Carry on the NUTCH-1273 mailing list thread on Tika mime-type detection, starting right after its last line.

### Selected passage
___

You are viewing a plain text version of this content. The canonical link for it is here.
Posted to dev@nutch.apache.org by Lewis John Mcgibbney <le...@gmail.com> on 2012/02/29 14:57:46 UTC
NUTCH-1273
Hi,
In the process of addressing NUTCH-1273 [0] I ran into a small problem with
some Tika classes.
The patch I attached to the issue currently upgrades usage of external
dependencies bar Tika. You will therefore still see javac flagging up
problems within o.a.n.util.MimeUtil#autoResolveContentType [1]
// if returned null, or if it's the default type then try url resolution
168 if (type == null 169 || (type != null &&
type.getName().equals(MimeTypes.OCTET_STREAM))) { 170 // If no mime-type
header, or cannot find a corresponding registered 171 // mime-type, then
guess a mime-type from the url pattern 172 type =
this.mimeTypes.getMimeType(url) != null ? this.mimeTypes 173 .getMimeType(url)
: type; 174 }
Initially I tried changing the above to
// if returned null, or if it's the default type then try url resolution
if (type == null
|| (type != null && type.getName().equals(
MimeTypes.OCTET_STREAM))) {
// If no mime-type header, or cannot find a corresponding registered
// mime-type, then guess a mime-type from the url pattern
String mt = tika.detect(url);
type = mt != null ? mt : type;
}
However after compiling I get
[javac] MimeUtil.java:165: incompatible types
[javac] found :
java.lang.Object&java.io.Serializable&java.lang.Comparable<? extends
java.lang.Object&java.io.Serializable&java.lang.Comparable<?>>
[javac] required: org.apache.tika.mime.MimeType
[javac] type = mt != null ? mt : type;
[javac] ^
This is because Tika.detect(URL) returns the mimetype as a String and the
detectors themselves return a MediaType.
I went to user@tika and the feedback I got was
* Switch your code to use a mimetype String
* Switch your code to use MediaType rather than MimeType, and call
DefaultDetector directly (rather than using the Tika facade class)
* If you get back a String (not null) for the mimetype, create a MimeType
object for it.
So I suppose my question is what do we want too do?
Thanks
[0] https://issues.apache.org/jira/browse/NUTCH-1273<https://issues.apache.org/jira/browse/NUTCH-1273>
[1]
http://svn.apache.org/viewvc/nutch/trunk/src/java/org/apache/nutch/util/MimeUtil.java?view=markup
--
*Lewis*
Re: NUTCH-1273
Posted by Lewis John Mcgibbney <le...@gmail.com>.

___

### Study material

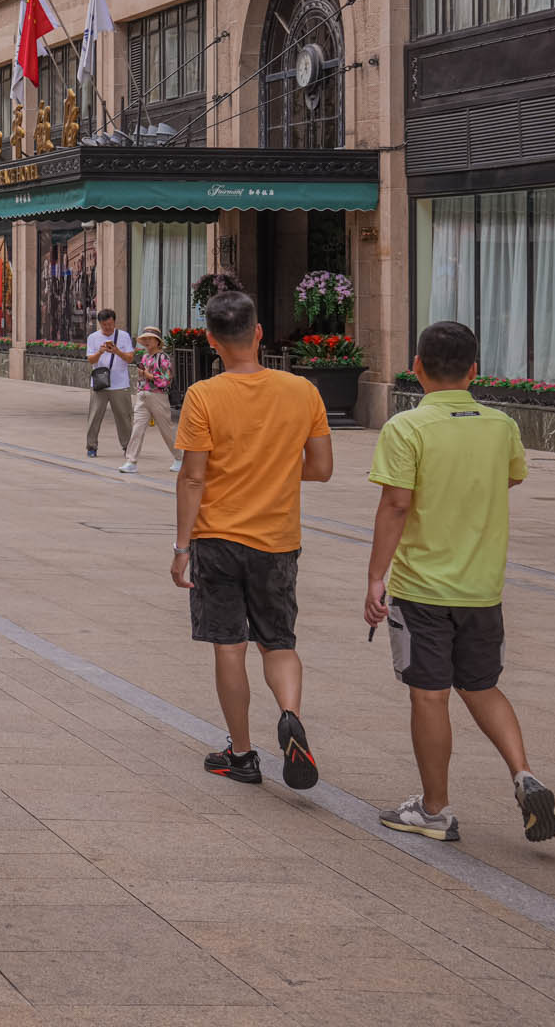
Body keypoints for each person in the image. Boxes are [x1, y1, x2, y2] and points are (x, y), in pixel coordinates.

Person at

___

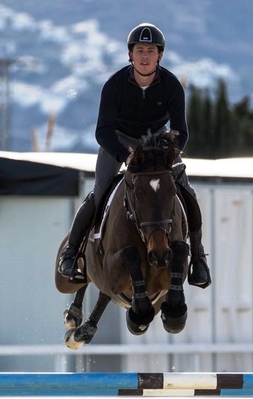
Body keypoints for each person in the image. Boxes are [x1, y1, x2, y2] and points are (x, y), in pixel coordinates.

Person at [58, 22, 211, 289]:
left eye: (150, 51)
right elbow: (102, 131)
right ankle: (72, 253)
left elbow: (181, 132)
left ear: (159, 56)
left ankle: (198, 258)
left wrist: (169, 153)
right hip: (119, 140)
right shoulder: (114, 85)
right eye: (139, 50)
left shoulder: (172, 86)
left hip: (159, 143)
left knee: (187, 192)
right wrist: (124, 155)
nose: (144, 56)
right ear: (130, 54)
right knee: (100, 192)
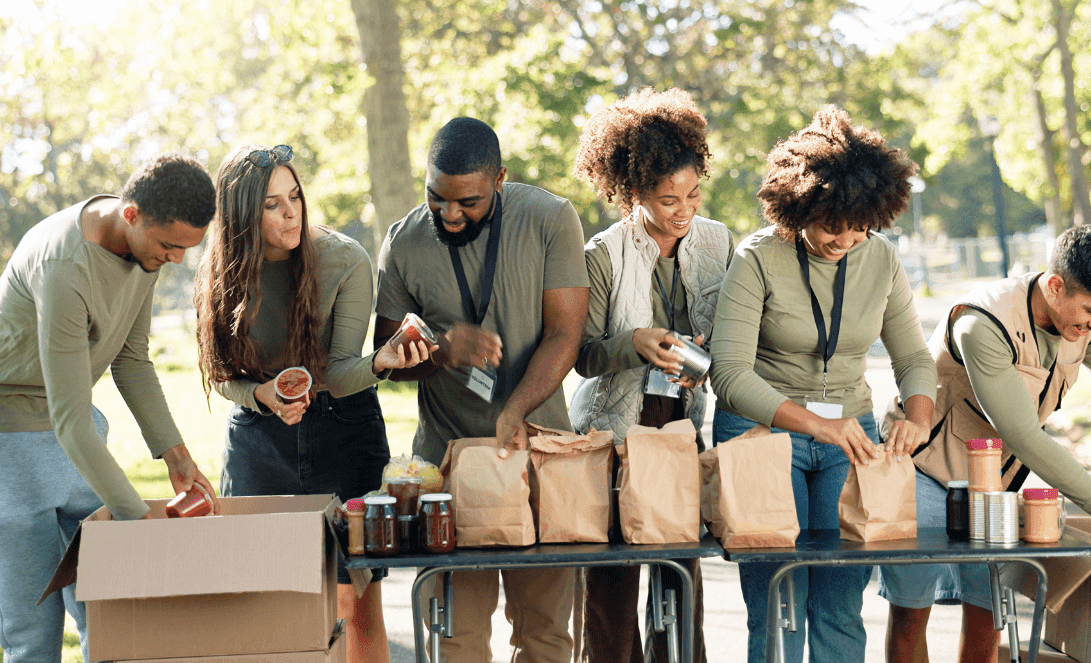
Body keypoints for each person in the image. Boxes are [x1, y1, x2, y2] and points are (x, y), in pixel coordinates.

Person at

___

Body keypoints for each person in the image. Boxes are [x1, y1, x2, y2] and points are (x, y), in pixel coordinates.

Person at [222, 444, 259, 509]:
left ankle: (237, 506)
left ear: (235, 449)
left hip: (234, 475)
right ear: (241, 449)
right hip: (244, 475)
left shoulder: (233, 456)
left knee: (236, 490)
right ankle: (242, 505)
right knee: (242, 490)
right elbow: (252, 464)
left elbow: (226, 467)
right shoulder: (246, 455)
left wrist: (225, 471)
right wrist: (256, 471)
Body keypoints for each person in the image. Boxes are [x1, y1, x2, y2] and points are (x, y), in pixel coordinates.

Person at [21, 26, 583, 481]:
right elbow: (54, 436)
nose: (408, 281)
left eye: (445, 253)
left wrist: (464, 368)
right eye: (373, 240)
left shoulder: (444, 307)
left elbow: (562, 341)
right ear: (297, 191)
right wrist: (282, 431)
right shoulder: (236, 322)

___

### Output below
Hi Markus,
Well it would appear that the method I mention is the only one which still
uses instances of the deprecated API. I notice that we support Tika-core &
parsers 0.10 in Nutchgora and 1.0 core in trunk. I'll probably just re-open
the relevant issues again assign Nutchgora to them and upgrade to 1.0
removing dependency on tika-parsers in the process (if possible). I notice
that Tika 1.1 is_not_ available on maven central yet, so this is really in
incremental move towards supporting 1.1 as well.
Regarding the code example and options I initially proposed, do you have
any comments on the best route to go down?
Thanks
Lewis
On Wed, Feb 29, 2012 at 2:32 PM, Markus Jelsma
<ma...@openindex.io>wrote:
> Hmm, i modified the Content and MIMEUtil classes to use the new .detect
> API in
> NUTCH-1230. I was under the impression all deprecated calls were replaced.
>
> On Wednesday 29 February 2012 14:57:46 Lewis John Mcgibbney wrote:
> > Hi,
> >
> > In the process of addressing NUTCH-1273 [0] I ran into a small problem
> with
> > some Tika classes.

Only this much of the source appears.